Story for performance #585
webcast from Sydney at 08:05PM, 26 Jan 07

Life on a farm can be difficult when the farm is not a farm. Abandoned by lord knows who, the farm of more than eighty acres on Millers Road rolls on past the creek with no name into a line of eucalyptus on the second ridge.

The farm has been abandoned and squatted on by a long line of people with no money. Now, we are those squatters—Paul, Lalia, a few others whose names I never knew, and me.

Paul’s philosophy of life is mixed, and really, it depends on the weather. Really it does! I call him The Black Cloud because he is always depressed and always lowering. I like that word, lowering. That is Paul, lowering. I think he smokes too much dope. Not like me, I don’t like the weed. And it is just a weed. Anyway, it makes you depressed and spongey-brained. It makes you think stupid things.

Paul dresses up in a costume he made himself from leather. He did all the tooling of the design too, on the leather. It looks authentic. Anyway, he dresses up as a Roman centurion, and he has arrows and everything. He goes up the back paddocks and shoots the arrows. At nothing. When the arrows are all gone, he wanders everywhere gathering them up again, and off he goes, marching, shooting, marching. I know because I watch him through the telescope in the back room. He’s very entertaining.

Lalia is an activist which I think means she goes to protests a lot, and gets arrested a lot. We don’t have a phone here but if we did, Lalia says she could call us to get her out of the watch-house. She is Swedish, and her armpits are incredibly hairy. It is one of those things you can’t help staring at—all that hair. One night, I don’t know who was in the house but I heard a scream.
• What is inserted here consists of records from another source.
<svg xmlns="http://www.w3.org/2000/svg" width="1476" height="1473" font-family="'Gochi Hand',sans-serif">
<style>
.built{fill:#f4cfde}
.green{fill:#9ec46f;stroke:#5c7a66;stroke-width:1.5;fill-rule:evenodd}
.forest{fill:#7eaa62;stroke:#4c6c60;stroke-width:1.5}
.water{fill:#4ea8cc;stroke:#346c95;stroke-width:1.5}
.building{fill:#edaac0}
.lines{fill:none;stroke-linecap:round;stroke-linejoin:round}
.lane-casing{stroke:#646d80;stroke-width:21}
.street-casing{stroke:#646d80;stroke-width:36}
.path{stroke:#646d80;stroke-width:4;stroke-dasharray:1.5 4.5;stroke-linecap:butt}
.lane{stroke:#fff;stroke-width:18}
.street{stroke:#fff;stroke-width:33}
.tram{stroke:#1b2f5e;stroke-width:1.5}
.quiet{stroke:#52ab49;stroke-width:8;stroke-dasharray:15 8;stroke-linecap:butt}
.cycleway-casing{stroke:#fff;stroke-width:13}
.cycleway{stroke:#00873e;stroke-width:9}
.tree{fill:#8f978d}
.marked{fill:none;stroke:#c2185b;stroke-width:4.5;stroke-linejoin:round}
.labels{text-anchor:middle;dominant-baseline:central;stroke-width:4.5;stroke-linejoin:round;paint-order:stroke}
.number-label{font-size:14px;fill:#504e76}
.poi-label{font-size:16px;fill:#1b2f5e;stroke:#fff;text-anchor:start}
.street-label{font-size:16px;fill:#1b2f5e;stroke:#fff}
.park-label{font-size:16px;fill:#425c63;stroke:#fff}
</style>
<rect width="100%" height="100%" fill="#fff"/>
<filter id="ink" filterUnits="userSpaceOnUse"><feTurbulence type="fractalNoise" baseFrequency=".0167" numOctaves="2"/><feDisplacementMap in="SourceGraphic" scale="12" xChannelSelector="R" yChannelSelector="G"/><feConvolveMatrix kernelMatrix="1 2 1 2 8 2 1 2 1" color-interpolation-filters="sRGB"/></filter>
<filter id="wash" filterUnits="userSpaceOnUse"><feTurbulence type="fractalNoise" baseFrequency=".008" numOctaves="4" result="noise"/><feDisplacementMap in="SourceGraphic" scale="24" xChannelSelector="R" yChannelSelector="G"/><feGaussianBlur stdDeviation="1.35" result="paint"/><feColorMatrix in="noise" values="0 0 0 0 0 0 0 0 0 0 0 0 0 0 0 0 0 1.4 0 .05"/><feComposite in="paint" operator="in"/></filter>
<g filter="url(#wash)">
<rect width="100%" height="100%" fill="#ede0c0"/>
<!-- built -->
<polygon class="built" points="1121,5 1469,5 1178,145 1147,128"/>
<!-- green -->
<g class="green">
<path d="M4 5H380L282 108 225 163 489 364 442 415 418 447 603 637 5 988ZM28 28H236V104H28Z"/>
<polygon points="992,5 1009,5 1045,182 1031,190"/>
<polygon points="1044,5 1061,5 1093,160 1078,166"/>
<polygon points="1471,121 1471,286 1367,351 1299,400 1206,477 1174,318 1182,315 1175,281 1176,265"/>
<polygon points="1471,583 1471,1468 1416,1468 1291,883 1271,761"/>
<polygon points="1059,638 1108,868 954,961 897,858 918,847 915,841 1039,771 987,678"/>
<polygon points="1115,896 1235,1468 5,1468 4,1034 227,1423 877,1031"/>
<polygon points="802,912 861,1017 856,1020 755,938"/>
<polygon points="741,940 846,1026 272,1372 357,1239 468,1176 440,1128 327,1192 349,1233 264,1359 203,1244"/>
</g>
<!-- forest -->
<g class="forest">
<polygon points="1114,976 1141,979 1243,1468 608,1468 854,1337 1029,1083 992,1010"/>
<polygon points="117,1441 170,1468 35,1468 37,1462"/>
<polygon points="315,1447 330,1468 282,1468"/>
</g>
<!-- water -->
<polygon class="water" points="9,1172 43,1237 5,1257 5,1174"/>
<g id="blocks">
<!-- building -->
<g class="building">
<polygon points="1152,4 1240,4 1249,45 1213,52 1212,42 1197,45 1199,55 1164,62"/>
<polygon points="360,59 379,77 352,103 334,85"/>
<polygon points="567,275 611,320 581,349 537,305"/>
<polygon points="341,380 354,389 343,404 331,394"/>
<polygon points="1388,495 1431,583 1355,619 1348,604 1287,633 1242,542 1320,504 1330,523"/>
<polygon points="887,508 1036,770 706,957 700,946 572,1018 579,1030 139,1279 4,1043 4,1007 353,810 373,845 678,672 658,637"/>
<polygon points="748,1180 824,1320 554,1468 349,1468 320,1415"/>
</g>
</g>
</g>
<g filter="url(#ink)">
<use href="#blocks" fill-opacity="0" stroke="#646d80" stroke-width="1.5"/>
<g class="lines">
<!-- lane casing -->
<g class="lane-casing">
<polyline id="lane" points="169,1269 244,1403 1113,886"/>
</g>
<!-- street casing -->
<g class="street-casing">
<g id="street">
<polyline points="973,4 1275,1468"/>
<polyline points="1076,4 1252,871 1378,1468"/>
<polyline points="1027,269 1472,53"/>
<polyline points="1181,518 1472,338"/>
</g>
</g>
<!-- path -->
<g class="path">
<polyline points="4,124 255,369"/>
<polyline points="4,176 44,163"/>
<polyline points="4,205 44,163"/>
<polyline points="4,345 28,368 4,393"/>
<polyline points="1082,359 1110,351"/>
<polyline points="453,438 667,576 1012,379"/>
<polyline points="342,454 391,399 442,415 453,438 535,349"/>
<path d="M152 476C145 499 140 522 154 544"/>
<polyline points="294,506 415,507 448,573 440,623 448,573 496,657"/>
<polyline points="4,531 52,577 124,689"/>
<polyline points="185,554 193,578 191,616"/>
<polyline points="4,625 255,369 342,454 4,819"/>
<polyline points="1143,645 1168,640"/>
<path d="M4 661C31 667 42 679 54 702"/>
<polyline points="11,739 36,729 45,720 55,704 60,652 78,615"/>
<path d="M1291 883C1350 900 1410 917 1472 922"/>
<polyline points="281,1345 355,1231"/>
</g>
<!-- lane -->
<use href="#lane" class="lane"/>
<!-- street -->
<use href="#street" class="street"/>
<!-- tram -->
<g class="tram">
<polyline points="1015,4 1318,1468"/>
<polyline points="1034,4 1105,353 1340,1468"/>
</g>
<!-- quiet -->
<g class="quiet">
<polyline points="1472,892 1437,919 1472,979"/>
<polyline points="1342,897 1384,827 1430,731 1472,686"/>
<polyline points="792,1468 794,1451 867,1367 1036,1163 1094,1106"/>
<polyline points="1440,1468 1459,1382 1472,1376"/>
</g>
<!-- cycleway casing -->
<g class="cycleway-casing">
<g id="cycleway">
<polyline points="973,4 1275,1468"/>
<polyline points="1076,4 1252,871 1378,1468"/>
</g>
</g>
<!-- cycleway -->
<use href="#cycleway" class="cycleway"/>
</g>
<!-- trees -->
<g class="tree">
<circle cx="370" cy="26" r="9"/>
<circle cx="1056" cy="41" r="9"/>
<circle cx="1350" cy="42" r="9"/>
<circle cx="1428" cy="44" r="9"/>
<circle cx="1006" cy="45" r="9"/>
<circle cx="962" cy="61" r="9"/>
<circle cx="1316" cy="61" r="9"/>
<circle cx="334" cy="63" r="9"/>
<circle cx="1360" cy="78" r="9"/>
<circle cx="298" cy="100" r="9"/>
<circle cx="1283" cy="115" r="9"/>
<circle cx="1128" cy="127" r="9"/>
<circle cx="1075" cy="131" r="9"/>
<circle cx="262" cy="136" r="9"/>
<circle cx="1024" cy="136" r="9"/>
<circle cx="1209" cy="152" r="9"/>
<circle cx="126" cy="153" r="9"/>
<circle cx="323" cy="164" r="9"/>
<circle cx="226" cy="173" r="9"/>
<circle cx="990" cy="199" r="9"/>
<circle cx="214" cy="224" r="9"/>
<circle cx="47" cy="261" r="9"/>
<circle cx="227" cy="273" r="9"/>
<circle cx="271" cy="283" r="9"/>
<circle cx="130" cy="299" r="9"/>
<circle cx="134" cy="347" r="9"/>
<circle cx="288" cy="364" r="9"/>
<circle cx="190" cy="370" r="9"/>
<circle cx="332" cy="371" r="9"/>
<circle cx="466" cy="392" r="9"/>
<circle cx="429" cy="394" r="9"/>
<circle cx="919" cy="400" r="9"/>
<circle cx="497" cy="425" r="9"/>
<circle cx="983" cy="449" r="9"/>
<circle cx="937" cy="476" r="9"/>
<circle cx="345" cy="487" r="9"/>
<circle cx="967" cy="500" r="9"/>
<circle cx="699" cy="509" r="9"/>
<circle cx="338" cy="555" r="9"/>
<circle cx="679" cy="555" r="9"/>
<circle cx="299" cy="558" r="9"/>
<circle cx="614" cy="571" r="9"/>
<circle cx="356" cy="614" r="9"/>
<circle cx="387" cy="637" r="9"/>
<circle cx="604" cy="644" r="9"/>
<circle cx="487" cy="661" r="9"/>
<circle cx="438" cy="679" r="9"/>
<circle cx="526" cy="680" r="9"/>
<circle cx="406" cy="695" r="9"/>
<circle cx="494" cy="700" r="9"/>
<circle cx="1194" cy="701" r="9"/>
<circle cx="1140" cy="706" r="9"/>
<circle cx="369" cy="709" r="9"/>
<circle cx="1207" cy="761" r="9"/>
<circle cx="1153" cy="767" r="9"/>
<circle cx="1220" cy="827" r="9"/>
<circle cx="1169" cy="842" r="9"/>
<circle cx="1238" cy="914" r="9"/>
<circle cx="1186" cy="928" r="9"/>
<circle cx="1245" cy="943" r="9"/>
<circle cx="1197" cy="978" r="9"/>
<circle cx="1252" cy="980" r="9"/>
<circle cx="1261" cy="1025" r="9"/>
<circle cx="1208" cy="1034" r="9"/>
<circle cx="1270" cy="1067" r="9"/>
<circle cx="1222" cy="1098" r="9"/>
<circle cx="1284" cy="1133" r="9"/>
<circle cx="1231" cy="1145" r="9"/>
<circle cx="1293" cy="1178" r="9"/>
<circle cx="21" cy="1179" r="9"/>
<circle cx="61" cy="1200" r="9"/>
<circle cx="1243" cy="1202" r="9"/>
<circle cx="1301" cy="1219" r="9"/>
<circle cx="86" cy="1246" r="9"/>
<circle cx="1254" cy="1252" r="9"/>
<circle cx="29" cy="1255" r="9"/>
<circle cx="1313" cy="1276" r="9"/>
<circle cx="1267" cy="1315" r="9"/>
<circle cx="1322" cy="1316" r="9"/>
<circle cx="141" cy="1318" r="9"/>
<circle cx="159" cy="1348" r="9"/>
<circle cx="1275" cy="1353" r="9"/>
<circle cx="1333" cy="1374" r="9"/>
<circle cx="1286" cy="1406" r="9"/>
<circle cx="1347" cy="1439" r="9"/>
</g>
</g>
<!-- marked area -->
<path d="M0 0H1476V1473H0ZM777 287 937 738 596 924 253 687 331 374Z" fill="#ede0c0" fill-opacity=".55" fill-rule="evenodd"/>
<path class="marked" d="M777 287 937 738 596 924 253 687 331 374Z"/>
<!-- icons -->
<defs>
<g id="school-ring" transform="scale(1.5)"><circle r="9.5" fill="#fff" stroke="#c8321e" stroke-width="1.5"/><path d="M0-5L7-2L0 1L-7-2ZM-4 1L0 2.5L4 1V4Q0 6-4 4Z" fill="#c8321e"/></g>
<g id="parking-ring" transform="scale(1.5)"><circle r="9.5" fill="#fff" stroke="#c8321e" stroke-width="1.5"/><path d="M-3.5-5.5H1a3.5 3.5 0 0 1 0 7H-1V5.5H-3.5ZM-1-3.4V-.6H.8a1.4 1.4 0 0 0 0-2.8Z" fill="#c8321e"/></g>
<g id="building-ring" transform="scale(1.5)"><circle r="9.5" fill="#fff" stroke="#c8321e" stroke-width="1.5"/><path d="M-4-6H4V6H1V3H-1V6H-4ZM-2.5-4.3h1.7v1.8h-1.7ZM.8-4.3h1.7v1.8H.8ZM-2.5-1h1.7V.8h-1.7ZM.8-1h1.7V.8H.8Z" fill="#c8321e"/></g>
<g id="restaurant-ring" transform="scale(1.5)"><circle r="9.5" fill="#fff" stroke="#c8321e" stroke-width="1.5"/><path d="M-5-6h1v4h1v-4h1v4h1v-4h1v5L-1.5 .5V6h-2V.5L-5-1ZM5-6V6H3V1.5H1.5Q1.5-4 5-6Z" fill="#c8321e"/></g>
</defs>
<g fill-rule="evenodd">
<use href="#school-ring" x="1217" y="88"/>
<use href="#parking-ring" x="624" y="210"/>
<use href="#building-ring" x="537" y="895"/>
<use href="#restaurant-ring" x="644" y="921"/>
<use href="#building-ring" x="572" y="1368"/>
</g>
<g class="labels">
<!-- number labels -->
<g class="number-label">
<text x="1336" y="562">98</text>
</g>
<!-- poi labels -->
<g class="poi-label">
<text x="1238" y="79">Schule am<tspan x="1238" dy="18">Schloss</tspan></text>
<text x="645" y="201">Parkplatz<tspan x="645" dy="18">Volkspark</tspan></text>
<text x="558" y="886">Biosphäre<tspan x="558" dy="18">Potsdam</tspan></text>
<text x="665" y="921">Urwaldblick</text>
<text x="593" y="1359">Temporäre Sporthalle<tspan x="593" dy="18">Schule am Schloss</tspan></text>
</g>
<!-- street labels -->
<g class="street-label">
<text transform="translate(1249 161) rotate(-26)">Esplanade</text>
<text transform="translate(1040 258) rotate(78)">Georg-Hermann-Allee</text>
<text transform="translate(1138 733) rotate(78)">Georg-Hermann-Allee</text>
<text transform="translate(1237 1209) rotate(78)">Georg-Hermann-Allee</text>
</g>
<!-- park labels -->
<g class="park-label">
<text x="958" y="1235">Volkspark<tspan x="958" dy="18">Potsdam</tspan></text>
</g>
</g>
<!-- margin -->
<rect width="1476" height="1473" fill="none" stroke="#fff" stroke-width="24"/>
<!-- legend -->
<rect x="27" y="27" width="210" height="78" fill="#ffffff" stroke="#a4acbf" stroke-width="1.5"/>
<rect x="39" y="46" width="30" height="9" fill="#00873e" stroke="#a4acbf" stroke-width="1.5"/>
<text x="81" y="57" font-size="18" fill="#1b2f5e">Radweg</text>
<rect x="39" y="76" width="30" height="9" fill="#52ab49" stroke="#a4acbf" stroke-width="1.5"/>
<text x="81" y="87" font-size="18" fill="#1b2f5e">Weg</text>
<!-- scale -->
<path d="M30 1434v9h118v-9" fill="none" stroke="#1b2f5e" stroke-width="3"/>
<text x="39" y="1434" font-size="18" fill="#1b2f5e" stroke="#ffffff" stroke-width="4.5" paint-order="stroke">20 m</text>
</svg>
Oh, I forgot to tell you that the house has been condemned. It is full of holes and white-ants. No wonder the farmers left it. They probably didn’t have a lot of money because there is nothing to farm except a big paddock of custard apples. When we don’t have enough food, we always eat custard apples.

Anyway, back to the scream. I came racing into Lalia’s room and she had fallen through a hole, a new hole, and was stuck halfway through it. I had to run downstairs (it’s a big old Queenslander, well, it was. Now it’s a dump), I had to run down under the house and push her wiggling legs back up into the room. She had a lot of scratches but I couldn’t help laughing.

The other people there I am not going to mention because not many have stayed here as long as us lot. To me, the animals are more important—Red the Rooster who goes to sleep when you hang him upside down. And there is Kong the Kat who is the biggest cat you will ever see! He eats rats under the beds. Crunch, crunch, at night, crunch so I can’t sleep.

We have goats, Sylvia the mum and Rosie the baby. Once, Sylvia ran through the strands of barbed wire fence and cut open her udder. We have a friend who is a vet so we rode off on bicycles to get him, and he came and sewed up her udder. She brayed and bayed, poor Sylvia, and the grass was covered in milky blood. We have lots of cows too which have to be milked twice a day and most people forget. I don’t. It is basically me and Paul who do it.

And there are Heckle and Jeckle who give me the creeps. They are cane toads and enormous! Paul ties them by one leg each to the kerosene fridge (we don’t have electricity). During the day, he puts them in the compost bin and at night he lets them out so that they can eat cockroaches. They do but I hate going to the kitchen in the dark. Plop, plop.

We don’t have electricity but we have solar hot water! Only trouble is that we couldn’t get the monster onto the roof so we left it in the side paddock. It works, but we have to lug buckets upstairs to the bath.

Paul loves his chainsaw. ‘I’m gonna cut off that branch, it’s dead’, stuff like that he says. Any excuse to get it out! I like the smell of the oil and petrol mixed with fresh sawdust but I hate the vibration of the thing in my hands. Paul is so mad about it that once he climbed a gum tree. He had been looking at that dead branch for months, eyeing it this way and that. I knew what he was up to.

So one day, he threw ropes around his body in a messy way and climbed up to the branch. From the small window of the kitchen, I watched him far away at the dam, balancing and revving up the saw. I remember breathing in deeply because I realized that he was standing on the branch he was cutting. I dropped what I was washing and ran out the back to yell but in those seconds, he fell and the branch fell away and by the time I reached him, he was hanging upside down by one leg in a tangle of rope, the saw still running.

The wall between the kitchen and what I think is the dining room is covered from top to bottom with anarchist posters. All Paul’s work. He says he is going to chain-saw that wall off and take it with him when we get chucked out. If the house doesn’t fall down first I guess.

Adapted for performance by Barbara Campbell from a story by Miriam Taylor Gomez.